HOW TO COMPLETE THIS TASK. Omit the pictures and print exactly the lines of the listing below, starting at the first and ending at the line containing "Indica el nombre".

SOURCE DATA.
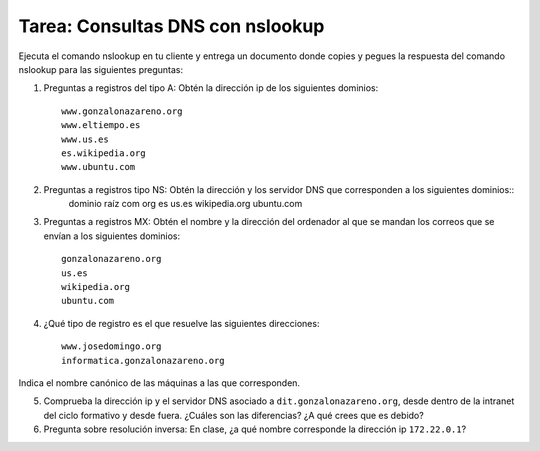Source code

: Tarea: Consultas DNS con nslookup
=================================

Ejecuta el comando nslookup en tu cliente y entrega un documento donde copies y pegues la respuesta del comando nslookup para las siguientes preguntas:

1. Preguntas a registros del tipo A: Obtén la dirección ip de los siguientes dominios::

    www.gonzalonazareno.org 
    www.eltiempo.es
    www.us.es
    es.wikipedia.org
    www.ubuntu.com


2. Preguntas a registros tipo NS: Obtén la dirección y los servidor DNS que corresponden a los siguientes dominios::
	dominio raíz
	com
	org
	es
	us.es
	wikipedia.org
	ubuntu.com

3. Preguntas a registros MX: Obtén el nombre y la dirección del ordenador al que se mandan los correos que se envían a los siguientes dominios::

    gonzalonazareno.org
    us.es
    wikipedia.org
    ubuntu.com

4. ¿Qué tipo de registro es el que resuelve las siguientes direcciones::
         
    www.josedomingo.org
    informatica.gonzalonazareno.org

Indica el nombre canónico de las máquinas a las que corresponden.

5. Comprueba la dirección ip y el servidor DNS asociado a ``dit.gonzalonazareno.org``, desde dentro de la intranet del ciclo formativo y desde fuera. ¿Cuáles son las diferencias? ¿A qué crees que es debido?

6. Pregunta sobre resolución inversa: En clase, ¿a qué nombre corresponde la dirección ip ``172.22.0.1``?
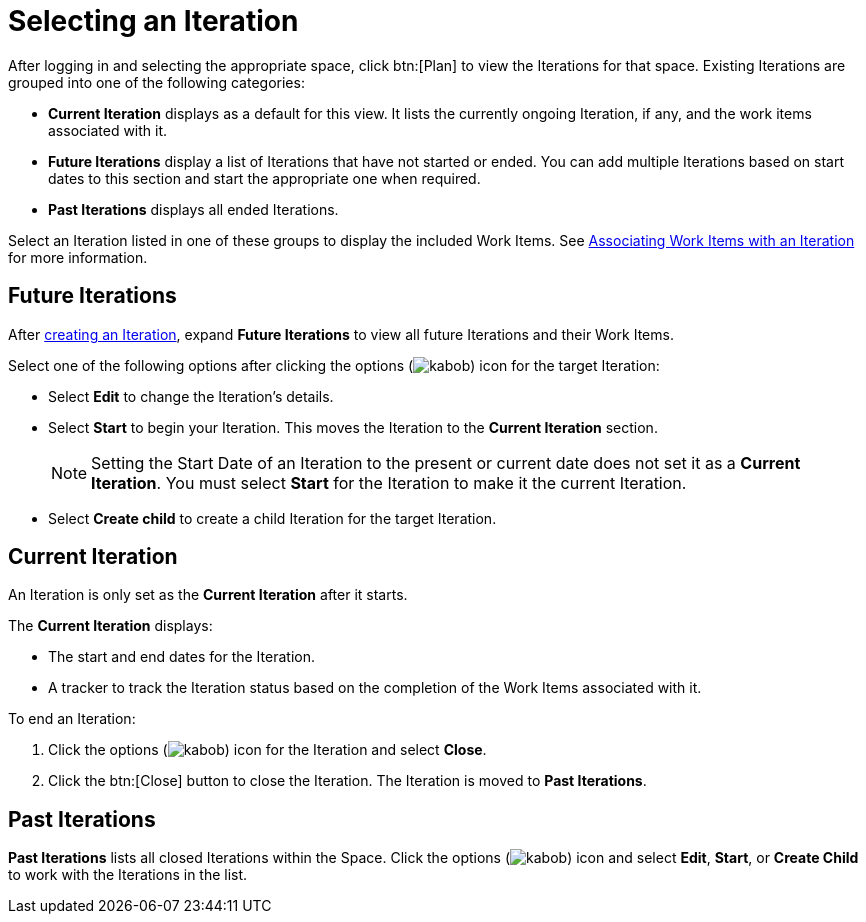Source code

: [#selecting_an_iteration]
= Selecting an Iteration

After logging in and selecting the appropriate space, click btn:[Plan] to view the Iterations for that space. Existing Iterations are grouped into one of the following categories:

* *Current Iteration* displays as a default for this view. It lists the currently ongoing Iteration, if any, and the work items associated with it.
* *Future Iterations* display a list of Iterations that have not started or ended. You can add multiple Iterations based on start dates to this section and start the appropriate one when required.
* *Past Iterations* displays all ended Iterations. 

Select an Iteration listed in one of these groups to display the included Work Items. See <<associating_work_items_with_an_iteration,Associating Work Items with an Iteration>> for more information.

== Future Iterations

After <<creating_a_new_iteration, creating an Iteration>>, expand *Future Iterations* to view all future Iterations and their Work Items.

Select one of the following options after clicking the options (image:kabob.png[title="More"]) icon for the target Iteration:

* Select *Edit* to change the Iteration's details.
* Select *Start* to begin your Iteration. This moves the Iteration to the *Current Iteration* section. 
+
NOTE: Setting the Start Date of an Iteration to the present or current date does not set it as a *Current Iteration*. You must select *Start* for the Iteration to make it the current Iteration.

* Select *Create child* to create a child Iteration for the target Iteration.

== Current Iteration

An Iteration is only set as the *Current Iteration* after it starts.

The *Current Iteration* displays:

* The start and end dates for the Iteration.
* A tracker to track the Iteration status based on the completion of the Work Items associated with it.

To end an Iteration:

. Click the options (image:kabob.png[title="More"]) icon for the Iteration and select *Close*.
. Click the btn:[Close] button to close the Iteration. The Iteration is moved to *Past Iterations*.

== Past Iterations

*Past Iterations* lists all closed Iterations within the Space. Click the options (image:kabob.png[title="More"]) icon and select *Edit*, *Start*, or *Create Child* to work with the Iterations in the list.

SOLUTION TO THIS PROBLEM.
Source code

: Tarea: Consultas DNS con nslookup
=================================

Ejecuta el comando nslookup en tu cliente y entrega un documento donde copies y pegues la respuesta del comando nslookup para las siguientes preguntas:

1. Preguntas a registros del tipo A: Obtén la dirección ip de los siguientes dominios::

    www.gonzalonazareno.org 
    www.eltiempo.es
    www.us.es
    es.wikipedia.org
    www.ubuntu.com


2. Preguntas a registros tipo NS: Obtén la dirección y los servidor DNS que corresponden a los siguientes dominios::
	dominio raíz
	com
	org
	es
	us.es
	wikipedia.org
	ubuntu.com

3. Preguntas a registros MX: Obtén el nombre y la dirección del ordenador al que se mandan los correos que se envían a los siguientes dominios::

    gonzalonazareno.org
    us.es
    wikipedia.org
    ubuntu.com

4. ¿Qué tipo de registro es el que resuelve las siguientes direcciones::
         
    www.josedomingo.org
    informatica.gonzalonazareno.org

Indica el nombre canónico de las máquinas a las que corresponden.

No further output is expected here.